Once we get there, someone's dressing Nikki like a damn toddler, because he's too fucked from last night to dress himself in his done up stage costume.
Nikki was so, so, so, obviously, utterly fucked up when they filmed the music video for Home Sweet Home. 
The entire time, he was chugging Jack to try to calm himself down from a high he later described felt like, "being on acid and speed at the same time" and with the way he was acting like he couldn't see a damn thing, I believe it. 
He kept sunglasses on a majority of the time so people couldn't see how his eye were practically doing cartwheels. 
"Viv, we're about to start, where's Nikki?" His bass tech asks me and I glance around, furrowing my brows a little.
"I haven't seen in him about an hour. He went over there by the stage...at least I think he did." I tell him, stepping over to the last place I saw him. "He was here and..." I trail off, hearing Nikki having a full blown conversation, his voice coming from underneath the stage.
The two of us sit and listen for a moment, realizing Nikki's just talking, taking long pauses, then answering a question that was never asked by anybody, not even himself.
"Who is he talking to?" His tech asks me under his breath so Nikki won't hear.
I roll my jaw, getting fed up.
"Probably the fucking demon he sees and befriends every time he gets high." I state, fully believing that at this point, there is indeed a demon following him around, breathing down his neck, stripping him of his control and cheering him on with each grain of coke, bottle of Jack, cc of heroin and prescription-grade pill.
"Nikki," His tech starts. "Who're you talking to?"
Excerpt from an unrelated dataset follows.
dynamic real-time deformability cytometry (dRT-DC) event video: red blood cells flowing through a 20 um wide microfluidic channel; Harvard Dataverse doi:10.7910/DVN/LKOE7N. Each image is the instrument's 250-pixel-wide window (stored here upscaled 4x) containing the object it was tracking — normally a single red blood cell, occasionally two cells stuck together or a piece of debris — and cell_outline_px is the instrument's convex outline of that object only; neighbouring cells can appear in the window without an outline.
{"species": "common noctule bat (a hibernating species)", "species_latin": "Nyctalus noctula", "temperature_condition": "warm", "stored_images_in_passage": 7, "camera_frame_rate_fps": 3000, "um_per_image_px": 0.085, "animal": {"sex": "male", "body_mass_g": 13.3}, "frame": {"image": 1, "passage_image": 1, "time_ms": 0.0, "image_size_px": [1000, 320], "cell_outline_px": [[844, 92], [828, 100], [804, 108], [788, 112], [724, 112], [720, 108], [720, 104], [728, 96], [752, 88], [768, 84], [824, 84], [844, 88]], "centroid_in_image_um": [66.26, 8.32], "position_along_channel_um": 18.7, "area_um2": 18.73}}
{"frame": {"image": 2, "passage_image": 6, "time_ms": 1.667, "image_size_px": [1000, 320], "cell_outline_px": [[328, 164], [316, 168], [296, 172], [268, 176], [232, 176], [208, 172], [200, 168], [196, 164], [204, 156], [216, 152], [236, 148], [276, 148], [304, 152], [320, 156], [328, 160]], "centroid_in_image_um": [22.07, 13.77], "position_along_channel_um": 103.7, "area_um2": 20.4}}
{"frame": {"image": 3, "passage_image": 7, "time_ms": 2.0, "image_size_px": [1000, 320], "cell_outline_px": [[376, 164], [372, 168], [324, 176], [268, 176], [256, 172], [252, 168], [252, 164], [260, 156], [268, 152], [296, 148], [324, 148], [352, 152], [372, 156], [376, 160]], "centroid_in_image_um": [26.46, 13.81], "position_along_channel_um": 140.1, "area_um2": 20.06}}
"I'm talking. Leave me alone." Nikki argues.
"Nikki." I state, looking at him. 
It's the first time he's heard my voice all day.
"There's nobody there, baby. C'mon." I motion my hand for him to get out from under the stage.
"Leave me alone!" He snaps at me, nearly hissing.
"Dude, calm down, you're freaking out." His tech tells him. 
"Nikki, get your ass out from under there or so help me God, I will come in and drag you out by your dick." I promise him. 
He puffs up like a pissed off rooster and stomps out, passing by us, grumbling under his breath.
Do you wanna know what was really fucked up about that time? Vince couldn't have a beer without someone losing their mind. He was supposed to be sober. Nikki would bust Vince's balls if he even saw him looking at a bottle...but then Nikki would load anything and everything into his body, simultaneously.
Vince quickly became the odd man out, and had been ever since that night with Razzle. There was this vibe, this tension, that Vince was only kept in the band at that time, because they were getting hotter and hotter, and each member was the ticket to reach their full potential as a band. Each member was important.
Without Tommy, there was no band. Without Mick, there was no band. Without Nikki, there was no band.
And without Vince, there was no band...that was the one that really didn't sit too well with Sikki.